Lyons also said that there had been a more than fourfold increase in cocaine-related deaths since 2011. 

The Journal recently reported that cocaine has become Ireland’s most common problem drug. 

“If more people are using cocaine in the general population, we can’t be surprised to see them appearing in poisoning deaths,” she said. 

Additionally, almost 6 in 10 poisoning deaths involved benzodiazepines, sedatives such as valium or Xanax. 3 in 10 involved cocaine, 2 in 20 involved alcohol (as part of a mixture of substances) and almost 6 in 10 involved prescription drugs, most often antidepressants and antiepileptics, which are used to treat people who suffer seizures. 

In demographic terms, the majority of those who died from poisoning in 2020 were male (6 in 10), although Lyons did say that the number of women had increased. More than half of men were under the age of 42 and more than half of women were under the age of 45. 

Half of those who died from drug poisoning had a history of mental health issues, according to the NDRDI research.  

When it comes to the circumstances in which people died from drug poisoning, 1 in 8 were homeless, 1 in 5 had injected drugs before and in 40% of cases the person died alone, which Lyons said represented “a missed opportunity for prevention”. 

“There was no one there to call 999 or 112. There was no one there, for example, to administer naloxone, which is a reversal agent for opioids.” 

Those who died while in homeless accommodation made up 11% while 9% died in a public place or building. 

“If ever we needed a wake-up call, I think that information is compelling,” said Reid following Lyons’ presentation.  

Department of Health suggestions

Jim Walsh of the Department of Health gave a brief overview of a list of suggestions his department would like the assembly to adopt.
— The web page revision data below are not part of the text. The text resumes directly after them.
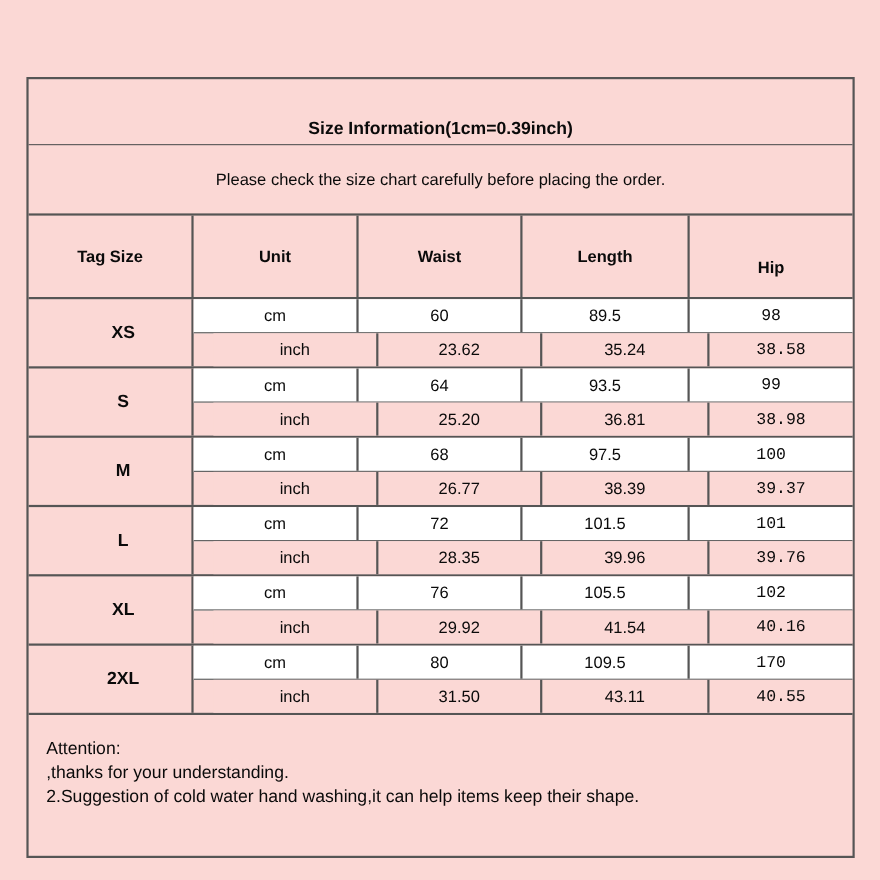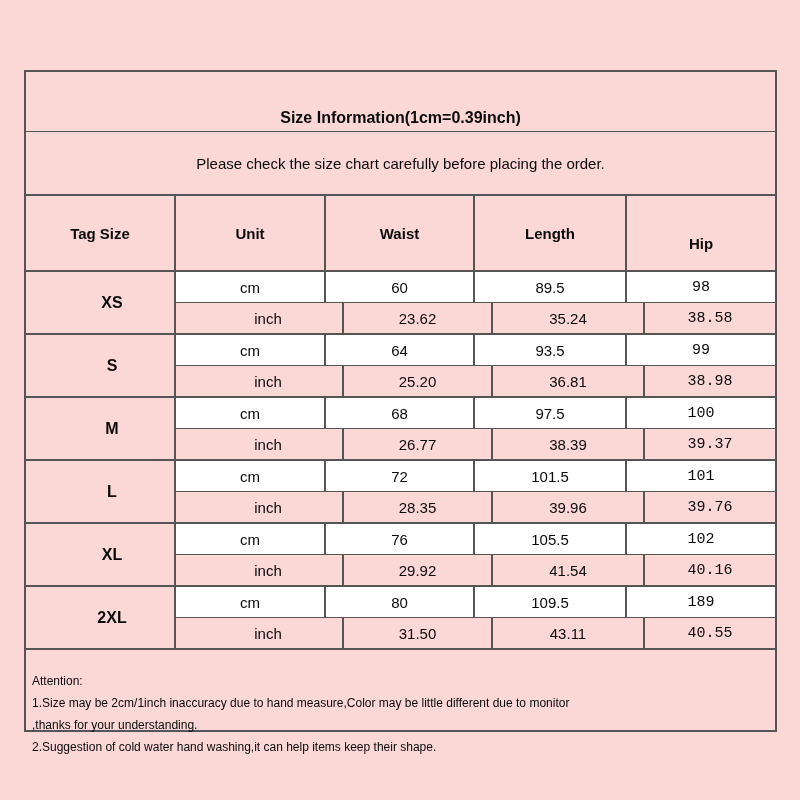--- a/index.html
+++ b/index.html
@@ -89,24 +89,24 @@
     display: flex;
     align-items: center;
     justify-content: center;
     font-size: 15px;
     border-right: 2px solid #555555;
     box-sizing: border-box;
   }
   .cell.last { border-right: none; font-family: Liberation Mono, monospace; }
 
   .attention-box {
-    height: 80px;
-    box-sizing: border-box;
-    padding: 20px 8px 0 6px;
-    font-size: 12px;
+    height: 128px;
+    box-sizing: border-box;
+    padding: 20px 8px 0 16px;
+    font-size: 16px;
     line-height: 22px;
   }
   .attention-line { white-space: pre-wrap; }
 </style>
 </head>
 <body>
 
 <div class="sheet">
   <div class="title-row">Size Information(1cm=0.39inch)</div>
   <div class="subtitle-row">Please check the size chart carefully before placing the order.</div>
@@ -203,30 +203,29 @@
           </div>
         </div>
       </div>
       <div class="size-block">
         <div class="tag-cell">2XL</div>
         <div class="unit-rows">
           <div class="unit-row cm-row">
             <div class="cell">cm</div>
             <div class="cell">80</div>
             <div class="cell">109.5</div>
-            <div class="cell last">189</div>
+            <div class="cell last">170</div>
           </div>
           <div class="unit-row inch-row">
             <div class="cell">inch</div>
             <div class="cell">31.50</div>
             <div class="cell">43.11</div>
             <div class="cell last">40.55</div>
           </div>
         </div>
       </div>
     </div>
   <div class="attention-box">
       <div class="attention-line">Attention:</div>
-      <div class="attention-line">1.Size may be 2cm/1inch inaccuracy due to hand measure,Color may be little different due to monitor</div>
       <div class="attention-line">,thanks for your understanding.</div>
       <div class="attention-line">2.Suggestion of cold water hand washing,it can help items keep their shape.</div>
     </div>
 </div>
 
 </body></html>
Among the recommendations Walsh made was the implementation of a rights-based approach that centres around the right to health and children’s right to protection. 

He also recommended involving people with lived experience in the process, making prevention a key point in dealing with drug problems, more alignment of services to get away from the “patchwork quilt” that is currently in place, specific services for women among others. 
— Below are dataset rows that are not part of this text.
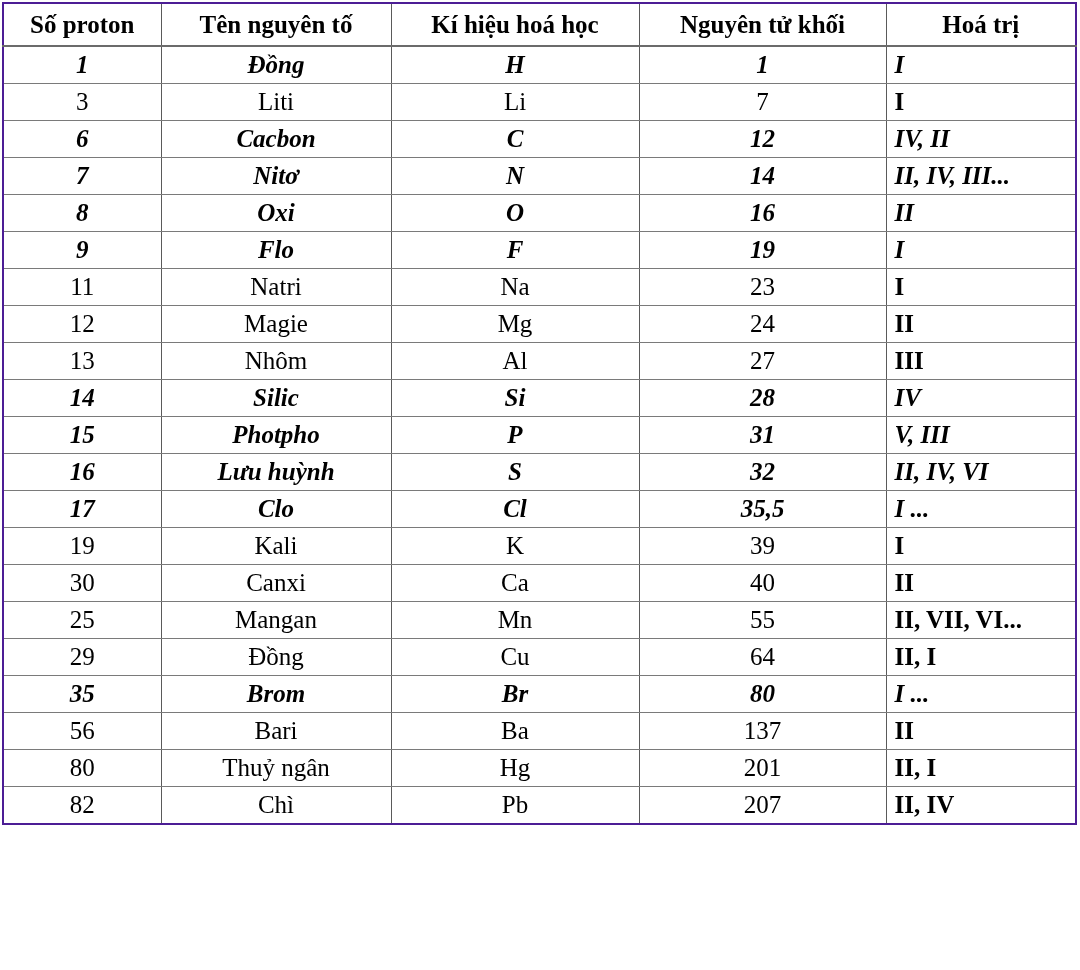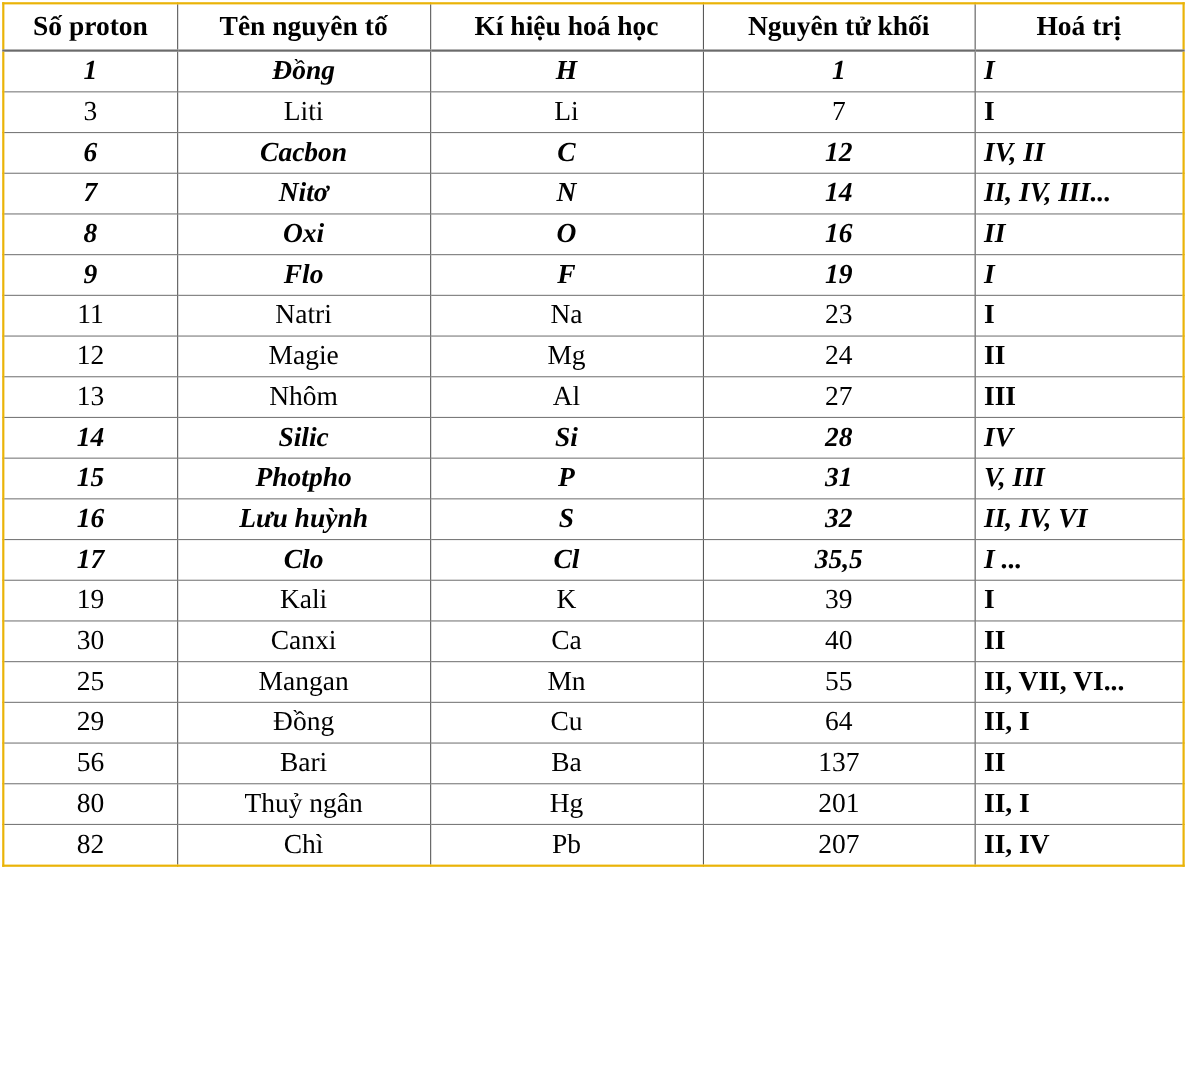--- a/index.html
+++ b/index.html
@@ -19,21 +19,21 @@
     position: absolute;
     left: 2px;
     top: 2px;
     width: 1073px;
   }
 
   table.element-table {
     border-collapse: collapse;
     table-layout: fixed;
     width: 1073px;
-    border: 2px solid #eab308;
+    border: 2px solid #4c1d95;
   }
 
   table.element-table col.c-proton   { width: 158px; }
   table.element-table col.c-name     { width: 230px; }
   table.element-table col.c-symbol   { width: 248px; }
   table.element-table col.c-mass     { width: 247px; }
   table.element-table col.c-valence  { width: 190px; }
 
   table.element-table th,
   table.element-table td {
@@ -228,20 +228,27 @@
           <td class="col-mass">55</td>
           <td class="col-valence">II, VII, VI...</td>
         </tr>
         <tr class="plain">
           <td class="col-proton">29</td>
           <td class="col-name">Đồng</td>
           <td class="col-symbol">Cu</td>
           <td class="col-mass">64</td>
           <td class="col-valence">II, I</td>
         </tr>
+        <tr class="emph">
+          <td class="col-proton">35</td>
+          <td class="col-name">Brom</td>
+          <td class="col-symbol">Br</td>
+          <td class="col-mass">80</td>
+          <td class="col-valence">I ...</td>
+        </tr>
         <tr class="plain">
           <td class="col-proton">56</td>
           <td class="col-name">Bari</td>
           <td class="col-symbol">Ba</td>
           <td class="col-mass">137</td>
           <td class="col-valence">II</td>
         </tr>
         <tr class="plain">
           <td class="col-proton">80</td>
           <td class="col-name">Thuỷ ngân</td>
He also said that people found in possession of drugs should be diverted to the health system rather than the criminal justice system, a common theme throughout the meeting which did not have decriminalisation on its agenda today but nevertheless found the topic coming up repeatedly. 

Finally, he added that in order to target a reduction in drug-related deaths, “we need to make this a policy priority”. 

Outside perspective

The Assembly also heard from Nuno Capaz of the Portuguese Ministry of Health’s Drug Dissuasion Commission, who described Portugal’s transition from a criminal justice oriented approach towards drug use to a health-led approach that included decriminalisation and investment in treatment services.  
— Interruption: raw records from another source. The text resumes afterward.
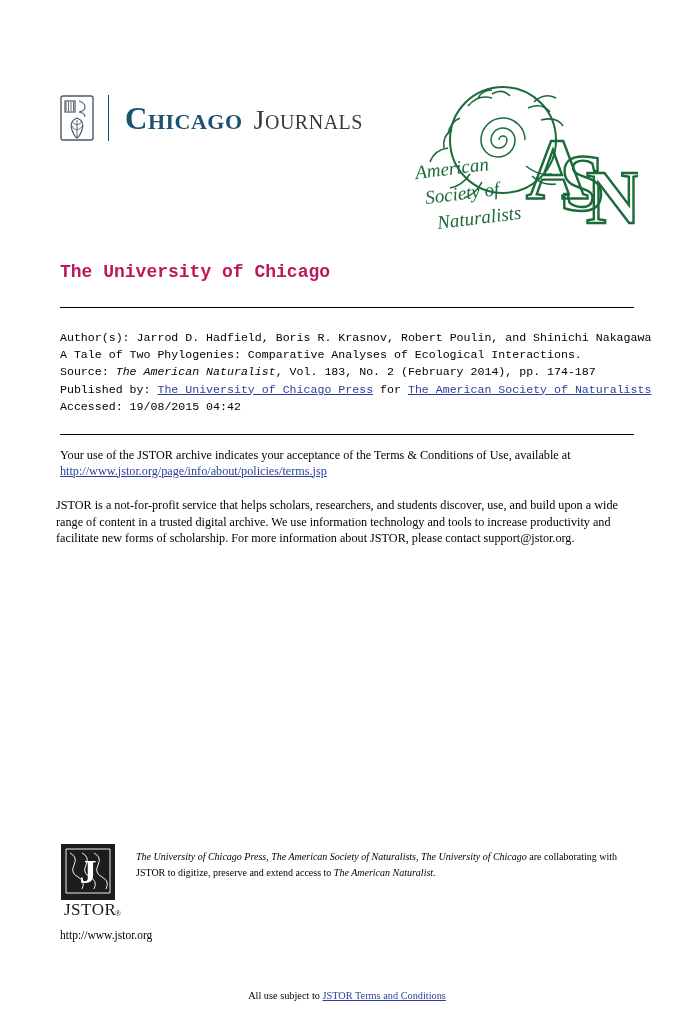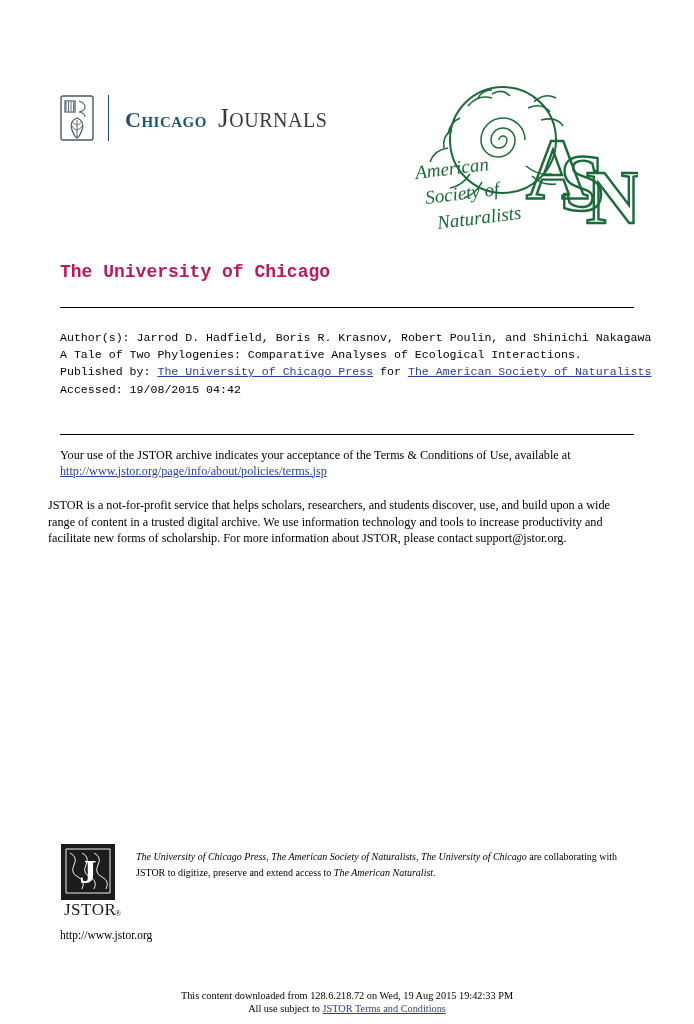--- a/index.html
+++ b/index.html
@@ -46,21 +46,21 @@
   }
   .uc-seal svg { display: block; }
   .seal-divider {
     width: 1px;
     height: 46px;
     background: #1d4e6f;
     margin-right: 16px;
   }
   .chicago-word {
     font-family: "Liberation Serif", serif;
-    font-size: 22px;
+    font-size: 31px;
     letter-spacing: 0.5px;
     color: #1d5272;
     font-weight: bold;
     font-variant: small-caps;
     line-height: 1;
   }
   .journals-word {
     font-family: "Liberation Serif", serif;
     font-size: 28px;
     letter-spacing: 0.5px;
@@ -132,21 +132,21 @@
     line-height: 15.5px;
     color: #000;
   }
   .notice a {
     color: #2a3f9d;
     text-decoration: underline;
     word-break: break-all;
   }
   .blurb {
     position: absolute;
-    left: 48px;
+    left: 56px;
     top: 497px;
     width: 585px;
     font-family: "Liberation Serif", serif;
     font-size: 12.2px;
     line-height: 16.5px;
     text-align: left;
     color: #000;
   }
 
   
@@ -260,20 +260,24 @@
 
   <div class="rule rule-top"></div>
 
   <div class="citation">
     <div class="line">
       <span>Author(s):</span>
       <span>Jarrod D. Hadfield, Boris R. Krasnov, Robert Poulin, and Shinichi Nakagawa</span>
     </div>
     <div class="line">A Tale of Two Phylogenies: Comparative Analyses of Ecological Interactions.</div>
     <div class="line">
+      <span>Source:</span>
+      <span class="it">The American Naturalist</span><span>, Vol. 183, No. 2 (February 2014), pp. 174-187</span>
+    </div>
+    <div class="line">
       <span>Published by:</span>
       <a class="lnk" href="#">The University of Chicago Press</a>
       <span>for</span>
       <a class="lnk" href="#">The American Society of Naturalists</a>
     </div>
     <div class="line">
       <span>Accessed:</span>
       <span>19/08/2015 04:42</span>
     </div>
   </div>
@@ -304,19 +308,18 @@
     </div>
     <div class="jstor-url">http://www.jstor.org</div>
     <div class="collab-text">
       <span class="it">The University of Chicago Press, The American Society of Naturalists, The University of Chicago</span>
       <span>are collaborating with JSTOR to digitize, preserve and extend access to</span>
       <span class="it">The American Naturalist</span><span>.</span>
     </div>
   </div>
 
   <div class="downloaded">
-    <div>This content downloaded from 128.6.218.72 on Wed, 19 Aug 2015 19:42:33 PM</div>
     <div>
       <span>All use subject to </span><a href="#">JSTOR Terms and Conditions</a>
     </div>
   </div>
 
 </div>
 
 </body></html>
Alfred Uhl, an addiction treatment expert from Austria also presented the history of his country’s treatment-led approach to tackling the harms of drug use. 

Both speakers pointed to the depoliticisation of the issue as a necessary step in making positive, fact-based and scientific changes to the ways their societies approach the issue. 

“Keep it out of the media and out of politics,” said Uhl. He recommended that the Assembly take the issue out of the hands of populist politics.

Capaz similarly suggested that the Assembly get an assurance from political leaders from across the spectrum to follow expert advice and not let it be used as a political issue, but instead a health one. 

Capaz also added that a judicial approach, involving the court system, “is trying to win a war that is not winnable”. 

A health-led approach, he said, accepts that “there will never be a drug-free society,” something he said has never existed anyway.

Courts “disconnect people from society” while the Portuguese system now attempts to connect people who have drug problems with structures and institutions that can offer them help, he explained. 

Similarly, Austria’s ‘treatment instead of punishment’ philosophy, which has been in place since 1971, has led to positive results, according to Uhl. He also said that such a system would still involve “good cooperation with police”.